Assignment: Where a picture appears, skip it; print everything else in the records exactly as it stands.

◆ ◆ ◆ ◆

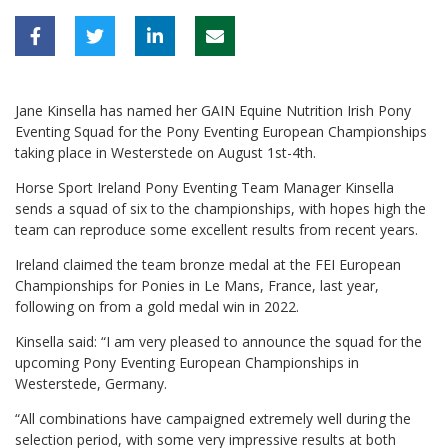
Jane Kinsella has named her GAIN Equine Nutrition Irish Pony
Eventing Squad for the Pony Eventing European Championships
taking place in Westerstede on August 1st-4th.
Horse Sport Ireland Pony Eventing Team Manager Kinsella
sends a squad of six to the championships, with hopes high the
team can reproduce some excellent results from recent years.
Ireland claimed the team bronze medal at the FEI European
Championships for Ponies in Le Mans, France, last year,
following on from a gold medal win in 2022.
Kinsella said: “I am very pleased to announce the squad for the
upcoming Pony Eventing European Championships in
Westerstede, Germany.
“All combinations have campaigned extremely well during the
selection period, with some very impressive results at both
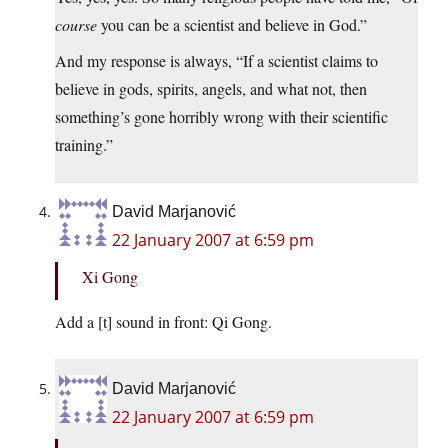
course
you can be a scientist and believe in God.”
And my response is always, “If a scientist claims to
believe in gods, spirits, angels, and what not, then
something’s gone horribly wrong with their scientific
training.”
David Marjanović
22 January 2007 at 6:59 pm
Xi Gong
Add a [t] sound in front: Qi Gong.
David Marjanović
22 January 2007 at 6:59 pm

◆ ◆ ◆ ◆

Response below:
Jane Kinsella has named her GAIN Equine Nutrition Irish Pony
Eventing Squad for the Pony Eventing European Championships
taking place in Westerstede on August 1st-4th.
Horse Sport Ireland Pony Eventing Team Manager Kinsella
sends a squad of six to the championships, with hopes high the
team can reproduce some excellent results from recent years.
Ireland claimed the team bronze medal at the FEI European
Championships for Ponies in Le Mans, France, last year,
following on from a gold medal win in 2022.
Kinsella said: “I am very pleased to announce the squad for the
upcoming Pony Eventing European Championships in
Westerstede, Germany.
“All combinations have campaigned extremely well during the
selection period, with some very impressive results at both
course
you can be a scientist and believe in God.”
And my response is always, “If a scientist claims to
believe in gods, spirits, angels, and what not, then
something’s gone horribly wrong with their scientific
training.”
David Marjanović
22 January 2007 at 6:59 pm
Xi Gong
Add a [t] sound in front: Qi Gong.
David Marjanović
22 January 2007 at 6:59 pm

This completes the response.